The book contains the following appendices:
- A Homosexuality among Tramps by Josiah Flynt
- B Ulrich’s View by "Z"
- D Countess Sarolta V
- E A note on sexual inversion by Dr. K

==Influence and reception==
The studies in the psychology of sex vol.1 is an example of a more diverse view of sexuality from the Victorian era. Emma Mason asserts that:

[...] we might suggest that the Victorians were more tolerant than their 1960s counterparts of sex between males. But given the strict policing of knowledge and even the language used to discuss such intimate behaviours, we must ask – what did that tolerance really mean?

The book was not published in England because it was noted that homosexual practices increase in Europe and as a consequence. Canadian-born British feminist, socialist, sex radical, and birth control campaigner Stella Browne, in her review of Volume II, says "England has already impoverished herself intellectually and covered herself with ridicule by the persecution of the original edition of this psychological classic." It is even said that the social system in Britain is a cause that artificially stimulated sexual inversion because it is a system that suppresses the normal sexual instinct.
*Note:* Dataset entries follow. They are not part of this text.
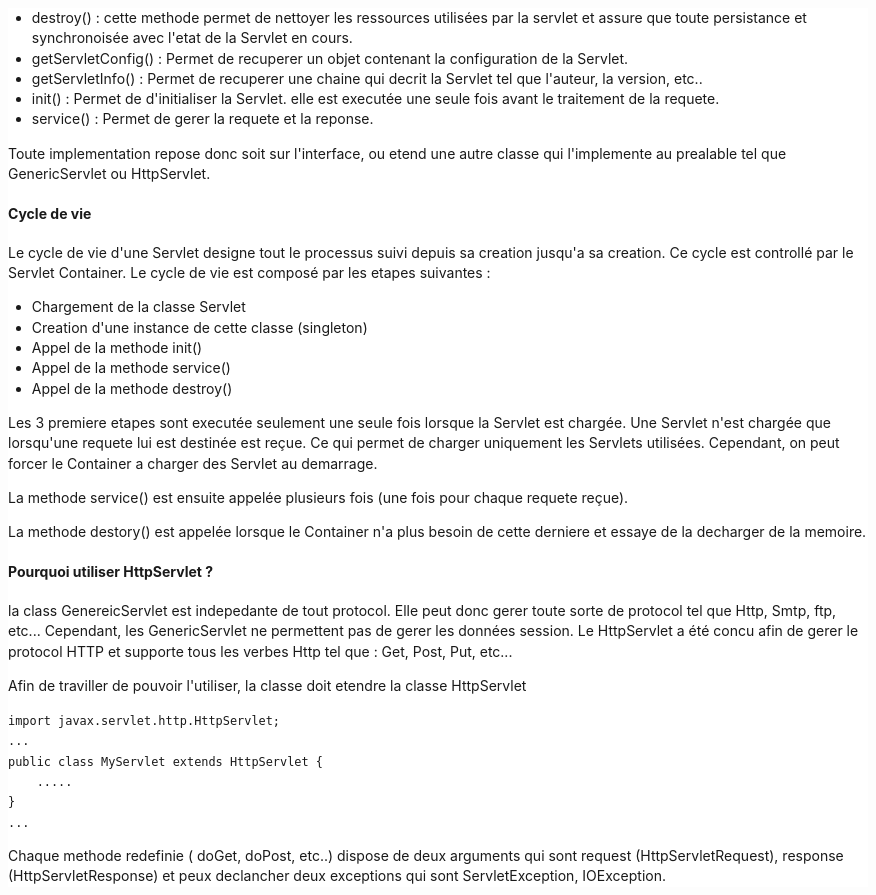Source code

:- destroy() : cette methode permet de nettoyer les ressources utilisées par la servlet et assure que toute persistance et synchronoisée avec l'etat de la Servlet en cours.
- getServletConfig() : Permet de recuperer un objet contenant la configuration de la Servlet.
- getServletInfo() : Permet de recuperer une chaine qui decrit la Servlet tel que l'auteur, la version, etc..
- init() : Permet de d'initialiser la Servlet. elle est executée une seule fois avant le traitement de la requete.
- service() : Permet de gerer la requete et la reponse.

Toute implementation repose donc soit sur l'interface, ou etend une autre classe qui l'implemente au prealable tel que GenericServlet ou HttpServlet.

#### Cycle de vie
Le cycle de vie d'une Servlet designe tout le processus suivi depuis sa creation jusqu'a sa creation. Ce cycle est controllé par le Servlet Container. Le cycle de vie est composé par les etapes suivantes :

- Chargement de la classe Servlet
- Creation d'une instance de cette classe (singleton)
- Appel de la methode init() 
- Appel de la methode service()
- Appel de la methode destroy()

Les 3 premiere etapes sont executée seulement une seule fois lorsque la Servlet est chargée.
Une Servlet n'est chargée que lorsqu'une requete lui est destinée est reçue. Ce qui permet de charger uniquement les Servlets utilisées. Cependant, on peut forcer le Container a charger des Servlet au demarrage.

La methode service() est ensuite appelée plusieurs fois (une fois pour chaque requete reçue).

La methode destory() est appelée lorsque le Container n'a plus besoin de cette derniere et essaye de la decharger de la memoire.


#### Pourquoi utiliser HttpServlet ?

la class GenereicServlet est indepedante de tout protocol. Elle peut donc gerer toute sorte de protocol tel que Http, Smtp, ftp, etc... Cependant, les GenericServlet ne permettent pas de gerer les données session.
Le HttpServlet a été concu afin de gerer le protocol HTTP et supporte tous les verbes Http tel que : Get, Post, Put, etc... 

Afin de traviller de pouvoir l'utiliser, la classe doit etendre la classe HttpServlet
```
import javax.servlet.http.HttpServlet;
...
public class MyServlet extends HttpServlet {
	.....
}
...
```

Chaque methode redefinie ( doGet, doPost, etc..) dispose de deux arguments qui sont request (HttpServletRequest), response (HttpServletResponse) et peux declancher deux exceptions qui sont ServletException, IOException.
In the scientific community Ellis' book was well received. Ellis' contribution to the study of sexual inversion is recognised as relevant and useful. Although the conclusions due to a lack of data they already lead to an understanding of the fact that it does not make sense to try to change the instinct of sexual inverted people. It was also recognised that inversion is not necessarily linked with physical or mental disease. Moreover, the cases presented by Ellis possess great intellect and are therefore an important part of society. Browne desires the legalization of homosexuality as in France and Latin Europe. To others however, Ellis suggestion of a more relaxed law concerning homosexuality is not convincing because of the reported efficacy of the present law. Browne criticises the lack of examples of female sexual inversion as well as the hypothesis that in bisexuals homosexual tendencies are stronger than heterosexual tendencies. The importance of publishing a book about sexual inversion is acknowledged. The lack of understanding of the topic had adverse consequences on the life of homosexual people. Homosexuality was heavily stigmatized and illegal in English society at the time. Ellis "has collected new data, and undoubtedly done a service to pathological psychology." Reading is regarded as necessary for teachers, people working with criminals and parents to prevent sexual inversion from occurring.